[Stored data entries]
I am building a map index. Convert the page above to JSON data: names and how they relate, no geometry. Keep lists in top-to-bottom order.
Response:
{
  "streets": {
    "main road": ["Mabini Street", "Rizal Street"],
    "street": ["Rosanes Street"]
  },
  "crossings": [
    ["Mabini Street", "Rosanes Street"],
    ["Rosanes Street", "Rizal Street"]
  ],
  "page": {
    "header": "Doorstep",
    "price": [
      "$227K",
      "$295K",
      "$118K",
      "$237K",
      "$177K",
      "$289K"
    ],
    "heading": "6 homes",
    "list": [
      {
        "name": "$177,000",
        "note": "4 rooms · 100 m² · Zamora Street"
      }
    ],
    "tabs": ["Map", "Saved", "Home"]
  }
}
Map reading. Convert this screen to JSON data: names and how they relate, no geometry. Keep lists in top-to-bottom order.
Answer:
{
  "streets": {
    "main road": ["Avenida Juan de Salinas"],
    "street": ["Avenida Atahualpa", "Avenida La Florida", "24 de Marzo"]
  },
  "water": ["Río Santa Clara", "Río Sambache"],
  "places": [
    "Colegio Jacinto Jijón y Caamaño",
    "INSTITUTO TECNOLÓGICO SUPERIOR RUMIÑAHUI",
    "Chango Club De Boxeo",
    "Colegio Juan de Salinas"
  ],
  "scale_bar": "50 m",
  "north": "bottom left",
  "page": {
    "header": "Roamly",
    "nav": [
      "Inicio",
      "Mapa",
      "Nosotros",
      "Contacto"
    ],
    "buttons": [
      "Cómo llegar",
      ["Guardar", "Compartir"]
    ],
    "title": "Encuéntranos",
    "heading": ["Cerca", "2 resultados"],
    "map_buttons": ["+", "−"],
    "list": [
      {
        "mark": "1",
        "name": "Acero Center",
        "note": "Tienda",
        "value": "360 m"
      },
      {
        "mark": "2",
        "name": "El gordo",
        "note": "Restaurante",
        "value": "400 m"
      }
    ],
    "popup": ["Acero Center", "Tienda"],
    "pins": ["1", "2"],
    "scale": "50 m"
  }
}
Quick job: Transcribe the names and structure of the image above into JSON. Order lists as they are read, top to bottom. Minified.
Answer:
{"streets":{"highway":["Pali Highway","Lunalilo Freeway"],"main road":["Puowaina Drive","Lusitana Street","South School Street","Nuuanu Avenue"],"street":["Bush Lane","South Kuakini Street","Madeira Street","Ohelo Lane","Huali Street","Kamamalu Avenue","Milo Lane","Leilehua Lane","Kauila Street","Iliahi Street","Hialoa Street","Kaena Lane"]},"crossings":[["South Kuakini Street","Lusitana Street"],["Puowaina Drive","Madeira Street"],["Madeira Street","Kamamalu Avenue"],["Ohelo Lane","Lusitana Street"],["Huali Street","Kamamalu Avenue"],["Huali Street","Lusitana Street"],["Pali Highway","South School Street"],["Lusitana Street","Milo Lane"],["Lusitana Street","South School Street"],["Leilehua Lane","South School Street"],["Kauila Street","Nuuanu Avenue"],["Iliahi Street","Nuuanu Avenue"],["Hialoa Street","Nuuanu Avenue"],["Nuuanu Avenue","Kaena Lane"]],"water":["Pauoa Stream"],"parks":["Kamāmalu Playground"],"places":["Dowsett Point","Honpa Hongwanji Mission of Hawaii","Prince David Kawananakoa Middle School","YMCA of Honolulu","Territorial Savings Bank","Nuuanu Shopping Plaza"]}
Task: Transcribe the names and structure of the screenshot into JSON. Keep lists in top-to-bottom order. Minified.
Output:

> [Problem to solve] The response should consist of all the entries, reproduced word for word.

> [Exercise output]
I am building a map index. Convert the page above to JSON data: names and how they relate, no geometry. Keep lists in top-to-bottom order.
Response:
{
  "streets": {
    "main road": ["Mabini Street", "Rizal Street"],
    "street": ["Rosanes Street"]
  },
  "crossings": [
    ["Mabini Street", "Rosanes Street"],
    ["Rosanes Street", "Rizal Street"]
  ],
  "page": {
    "header": "Doorstep",
    "price": [
      "$227K",
      "$295K",
      "$118K",
      "$237K",
      "$177K",
      "$289K"
    ],
    "heading": "6 homes",
    "list": [
      {
        "name": "$177,000",
        "note": "4 rooms · 100 m² · Zamora Street"
      }
    ],
    "tabs": ["Map", "Saved", "Home"]
  }
}
Map reading. Convert this screen to JSON data: names and how they relate, no geometry. Keep lists in top-to-bottom order.
Answer:
{
  "streets": {
    "main road": ["Avenida Juan de Salinas"],
    "street": ["Avenida Atahualpa", "Avenida La Florida", "24 de Marzo"]
  },
  "water": ["Río Santa Clara", "Río Sambache"],
  "places": [
    "Colegio Jacinto Jijón y Caamaño",
    "INSTITUTO TECNOLÓGICO SUPERIOR RUMIÑAHUI",
    "Chango Club De Boxeo",
    "Colegio Juan de Salinas"
  ],
  "scale_bar": "50 m",
  "north": "bottom left",
  "page": {
    "header": "Roamly",
    "nav": [
      "Inicio",
      "Mapa",
      "Nosotros",
      "Contacto"
    ],
    "buttons": [
      "Cómo llegar",
      ["Guardar", "Compartir"]
    ],
    "title": "Encuéntranos",
    "heading": ["Cerca", "2 resultados"],
    "map_buttons": ["+", "−"],
    "list": [
      {
        "mark": "1",
        "name": "Acero Center",
        "note": "Tienda",
        "value": "360 m"
      },
      {
        "mark": "2",
        "name": "El gordo",
        "note": "Restaurante",
        "value": "400 m"
      }
    ],
    "popup": ["Acero Center", "Tienda"],
    "pins": ["1", "2"],
    "scale": "50 m"
  }
}
Quick job: Transcribe the names and structure of the image above into JSON. Order lists as they are read, top to bottom. Minified.
Answer:
{"streets":{"highway":["Pali Highway","Lunalilo Freeway"],"main road":["Puowaina Drive","Lusitana Street","South School Street","Nuuanu Avenue"],"street":["Bush Lane","South Kuakini Street","Madeira Street","Ohelo Lane","Huali Street","Kamamalu Avenue","Milo Lane","Leilehua Lane","Kauila Street","Iliahi Street","Hialoa Street","Kaena Lane"]},"crossings":[["South Kuakini Street","Lusitana Street"],["Puowaina Drive","Madeira Street"],["Madeira Street","Kamamalu Avenue"],["Ohelo Lane","Lusitana Street"],["Huali Street","Kamamalu Avenue"],["Huali Street","Lusitana Street"],["Pali Highway","South School Street"],["Lusitana Street","Milo Lane"],["Lusitana Street","South School Street"],["Leilehua Lane","South School Street"],["Kauila Street","Nuuanu Avenue"],["Iliahi Street","Nuuanu Avenue"],["Hialoa Street","Nuuanu Avenue"],["Nuuanu Avenue","Kaena Lane"]],"water":["Pauoa Stream"],"parks":["Kamāmalu Playground"],"places":["Dowsett Point","Honpa Hongwanji Mission of Hawaii","Prince David Kawananakoa Middle School","YMCA of Honolulu","Territorial Savings Bank","Nuuanu Shopping Plaza"]}
Task: Transcribe the names and structure of the screenshot into JSON. Keep lists in top-to-bottom order. Minified.
Output:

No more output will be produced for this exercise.